In 1976, the line was drawn. Call it personal boundary, professional distance, or anything else that seeks to maintain the institutional balance. The line between staff and resident was drawn and everyone understood it.
I was reminded of that institution when I revisited an autobiography written by one of its former residents, Cindy Bentley. Her story is remarkable. Born with a developmental disability due to her mother’s drug and alcohol use, Cindy’s turbulent childhood included a nonexistent family, shameful treatment in foster care and, ultimately, institutional placement. Encouraged to become active in Special Olympics, Cindy showed remarkable athletic ability and eventually competed on an international level. Armed with poise, natural ability, and a story to tell, she was eventually appointed a global spokesperson for Special Olympics International. In her days since the institution, Cindy has traveled the world and been a guest of the White House under two administrations – Clinton in 2000 and Bush in 2001. While she still bears the physical and emotional scars of abuse, both from the institution and from foster care, her advocacy is relentless. Today, she serves as the executive director of People First of Wisconsin where she continues to lead efforts toward employment, transportation and affordable housing for people with disabilities.

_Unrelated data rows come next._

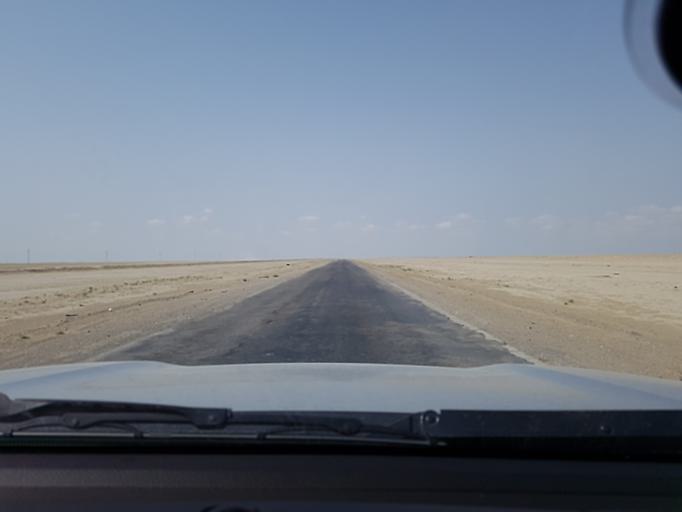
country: TM
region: Balkan
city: Gumdag
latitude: 38.6794
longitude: 54.4144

About a year ago, during a car ride together, Cindy and I had the chance to talk. I finally confided to her that we were at the same institution at the same time in the 1970s. We never met while we were there, but we remembered some of the same people, and had frequented some of the same buildings. That’s about where the shared experience ended, however. While I recalled less-than-perfect classrooms, she vividly recalled the nights and the fear of abuse that often came in the dark. When I spoke about old friends I had lost touch with long ago, she spoke of old friends now resting in graves marked only with numbers because there was no family to claim them as their own.
This story is significant, because an institution is more than a place. It is a mindset. As places, they are largely disappearing from the American landscape; in fact, they are a thing of the past in many states. As a mindset, however, they have the potential to live on wherever lines of “us” and “them” are drawn. They live on in community-based homes whenever compliance takes precedent over relationships; they live on in transition plans that talk more about tasks than about hopes and dreams; and they live on in houses of worship where people are more objects of mercy than subjects of community.
I am honored and grateful for the chance to know Cindy Bentley, for when it comes to understanding disability, this much I have learned: One of us is the expert, and one of us is not.